Questions 2. Customer demographics
customer_gender<-supply %>%
select(Customer.demographics) %>%
group_by(Customer.demographics) %>%
summarise(TotalCust=n()) %>%
arrange(desc(TotalCust))
customer_gender
## # A tibble: 4 × 2
## Customer.demographics TotalCust
## <fct> <int>
## 1 Unknown 31
## 2 Female 25
## 3 Non-binary 23
## 4 Male 21
customer_location<-supply %>%
select(Location) %>%
group_by(Location) %>%
summarise(Loc=n()) %>%
arrange(desc(Loc))
customer_location
## # A tibble: 5 × 2
## Location Loc
## <fct> <int>
## 1 Kolkata 25
## 2 Mumbai 22
## 3 Chennai 20
## 4 Bangalore 18
## 5 Delhi 15
Based on the result, we found out that most of our customers considered themselves as “unknown”. Maybe that could give us some insight that in todays market, especially for Fashion and Make up products, genders are no longer relevant.
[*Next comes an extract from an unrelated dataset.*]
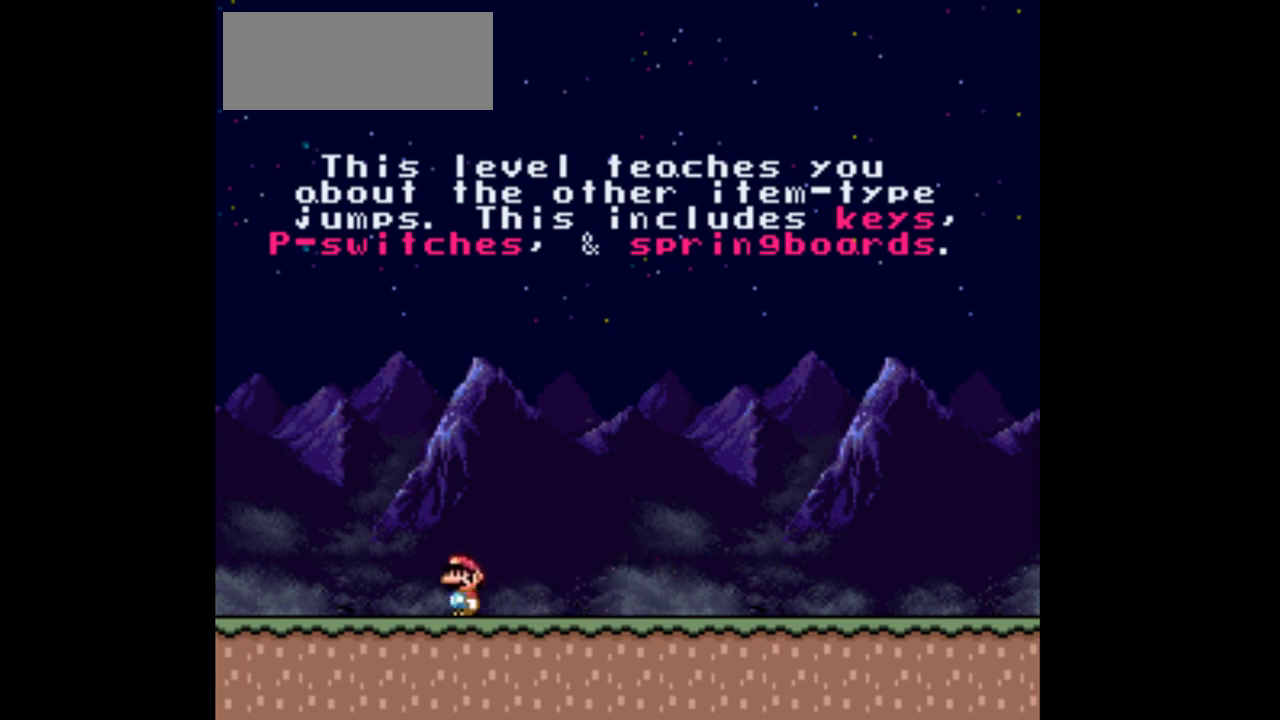
{"buttons": ["Y", "DPAD_RIGHT"], "events": [[167, "DPAD_RIGHT", "down"]]}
Our customers doesnt want to be labeled as male or female.
Regarding the location, Kolkata is city with the highest customer population in our data. This result can give valuable information regarding market expansion or promotion.
Questions 3. Which transportation modes are mostly use for delivering the products??
head(supply)
## Product.type SKU Price Availability Number.of.products.sold
## 1 haircare SKU0 69.808006 55 802
## 2 skincare SKU1 14.843523 95 736
## 3 haircare SKU2 11.319683 34 8
## 4 skincare SKU3 61.163343 68 83
## 5 skincare SKU4 4.805496 26 871
## 6 haircare SKU5 1.699976 87 147
## Revenue.generated Customer.demographics Stock.levels Lead.times
## 1 8661.997 Non-binary 58 7
## 2 7460.900 Female 53 30
## 3 9577.750 Unknown 1 10
## 4 7766.836 Non-binary 23 13
## 5 2686.505 Non-binary 5 3
## 6 2828.349 Non-binary 90 27
## Order.quantities Shipping.times Shipping.carriers Shipping.costs
## 1 96 4 Carrier B 2.956572
## 2 37 2 Carrier A 9.716575
## 3 88 2 Carrier B 8.054479
## 4 59 6 Carrier C 1.729569
## 5 56 8 Carrier A 3.890548
## 6 66 3 Carrier B 4.444099
## Supplier.name Location Lead.time Production.volumes Manufacturing.lead.time
## 1 Supplier 3 Mumbai 29 215 29
## 2 Supplier 3 Mumbai 23 517 30
## 3 Supplier 1 Mumbai 12 971 27
## 4 Supplier 5 Kolkata 24 937 18
## 5 Supplier 1 Delhi 5 414 3
## 6 Supplier 4 Bangalore 10 104 17
## Manufacturing.costs Inspection.results Defect.rates Transportation.modes
## 1 46.27988 Pending 0.2264104 Road
## 2 33.61677 Pending 4.8540680 Road
## 3 30.68802 Pending 4.5805926 Air
## 4 35.62474 Fail 4.7466486 Rail
## 5 92.06516 Fail 3.1455795 Air
## 6 56.76648 Fail 2.7791935 Road
## Routes Costs
## 1 Route B 187.7521
## 2 Route B 503.0656
## 3 Route C 141.9203
## 4 Route A 254.7762
## 5 Route A 923.4406
## 6 Route A 235.4612
cost_delivery <- supply %>%
group_by(Shipping.carriers) %>%
summarise(total_shipping = n(),
avg_cost= mean(Costs)) %>%
arrange(desc(total_shipping))
cost_delivery
## # A tibble: 3 × 3
## Shipping.carriers total_shipping avg_cost
## <fct> <int> <dbl>
## 1 Carrier B 43 528.
## 2 Carrier C 29 561.
## 3 Carrier A 28 497.
We can see that our product mostly shipped by Courrier B with 43 shipping. However,there are some interesting insight from the cost perspective. We found out that Carrier B is not the highet average cost carriers, Carrier C outnumbered them in cost area. With this insight, maybe we can give some recommendatios to look for cheaper options othen than Carrier C to lower the shipping cost.
All questions has been answered already. I hope this project can give helpful insight and information regarding simpe exploratory data analysis and the study case aplication to help solving business questions.